New Mexico Historic Atlas and Lesson Plans

The New Mexico Humanities Council has posted onto their website an Atlas of Historic New Mexico Maps. The page has 20 annotated maps with images from the various period. Included with this atlas are lesson plans for fourth, seventh and ninth grades, with internet resources and handouts.

In 2010, the University of New Mexico Press will be publishing the print version of the Atlas of Historic New Mexico Maps, which will include over 100 maps.

To view this website, click on the following link.

Wednesday, August 15, 2007

Civil Rights and Segregation Comic Books

Learning history from comic books? You betcha! Here are two comic books that deal with the civil rights era of the 50s and 60s:

* Martin Luther King and the Montgomery Story

* George Wallace for the Big Job

The George Wallace comic book is especially interesting. This was distributed in Alabama during his campaign for governor in 1962. It could be considered a primary source document.

The comic book offers testimonials of how as a state legislator he helped out war widows and orphans, increased pensions for the elderly and supported fledgling industries in the state. As a judge he was "fair, but firm in enforcing the law." He sounds like he was an outstanding public servant. Oh, and then there was the fact that he believed that "education in segregated schools is the foundation upon which our whole future must be built." And let us not forget candidate Wallace's promise:

These comic books can be found on Ethan Persoff's web site. Warning: some material on the site may not be appropriate for children.

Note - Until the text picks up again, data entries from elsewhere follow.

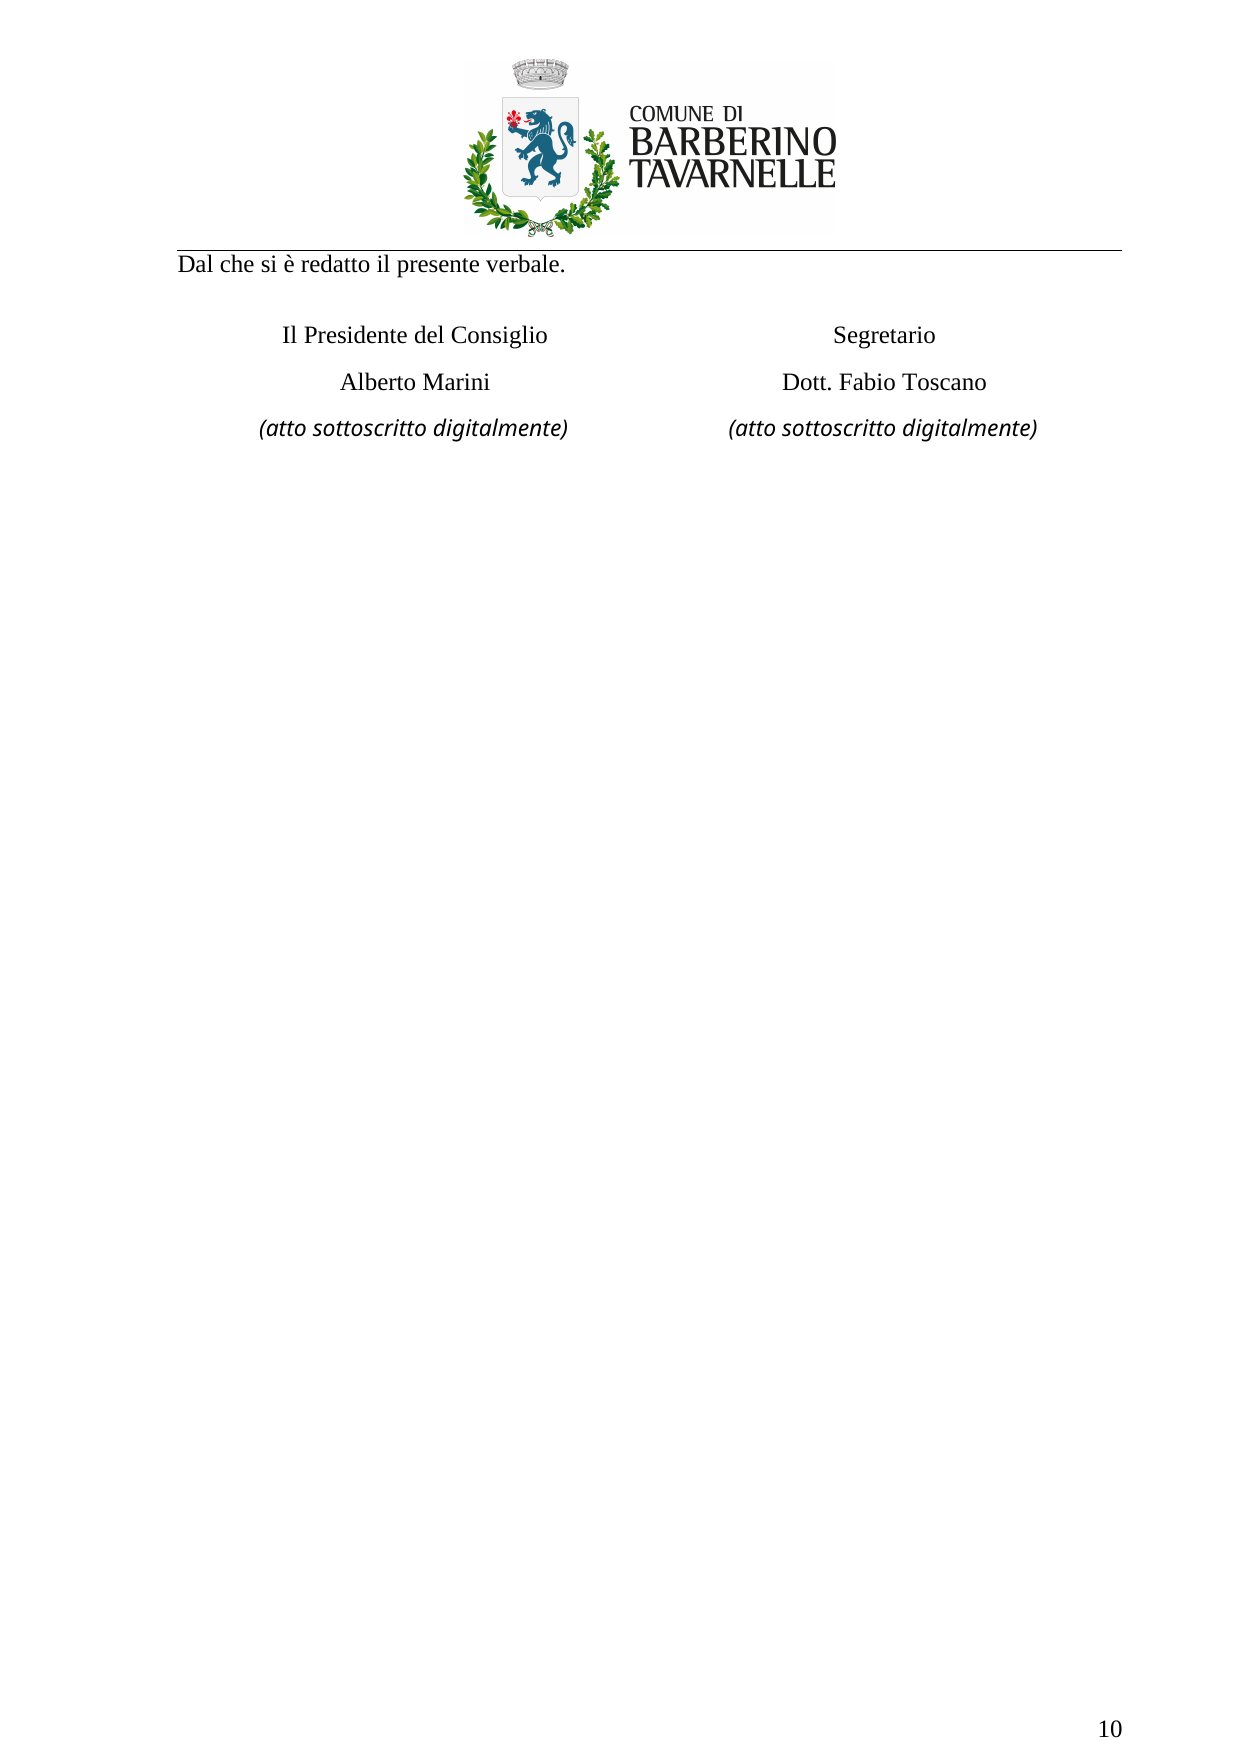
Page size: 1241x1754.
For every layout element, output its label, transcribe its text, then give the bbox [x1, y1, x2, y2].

table_cell Alberto Marini [180, 365, 650, 412]
table_cell (atto sottoscritto digitalmente) [650, 412, 1119, 496]
text Dal che si è redatto il presente verbale. [177, 251, 1122, 278]
table_cell (atto sottoscritto digitalmente) [180, 412, 650, 496]
table_header Il Presidente del Consiglio [180, 318, 650, 365]
picture [463, 59, 836, 237]
table_header Segretario [650, 318, 1119, 365]
table_cell Dott. Fabio Toscano [650, 365, 1119, 412]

I found the link to these comic books on the Boing Boing blog. Once again, Warning: some material on that blog is definately not appropriate for children.

Tuesday, August 14, 2007

Teaching English

I begin my first year of teaching as an English teacher instead of as a social studies teacher. It will be a challenge; however, I am up to that challenge. Since I will be focusing on English, I will put this blog on temporary hiatus. That does not mean that I won't post items on this site from time to time. I intend to infuse some social studies into my English classes. Until then, join me on My Quest for the Perfect English Lesson.

Friday, July 6, 2007

Thomas Jefferson

The Library of Congress has an online exhibit about Thomas Jefferson's life. The exhibit includes stories, documents, maps and drawings about this former President of the United States.

Tuesday, July 3, 2007

Independence Day

Thomas Jefferson, author of the Declaration of Independence

Tomorrow is July 4th. To celebrate, I give you the document that started it all. Here, here, and here are transcriptions of the Declaration of Independence.

However, what worth is the document if you can't teach it? As good citizens, your students should learn about the document by examining and evaluating it. Therefore, here, here, and here are some good lesson plans that you can use to teach them how to do that.

Oh, by the way, would you like to buy a copy of the document so that you can put it on your classroom wall?


Here's a great site that you can share with your students: 1492: An Ongoing Voyage (an Exhibit of the Library of Congress, Washington, D.C.) It includes text, photos, artwork, and primary sources. It details not only what the Europeans were doing, but also what was happening in the Americas before Columbus.

Calisphere: A World of Primary Sources

Here is a link to the University of California "Calisphere" site. This site has priamry source photographs on California history from 1848 to the 1970s. The photographs are divided into historical periods. Each section contains an brief overview of the period, questions for students to consider about the photographs, activities and worksheets.

Although the site focuses only on California history, teachers should find stuff they can use in a U.S. History class. For instance, the site has photos that relate to Western Expansion, the Chinese Exclusion Act, the Dust Bowl and the Depression, Japanese Internment Camps, etc.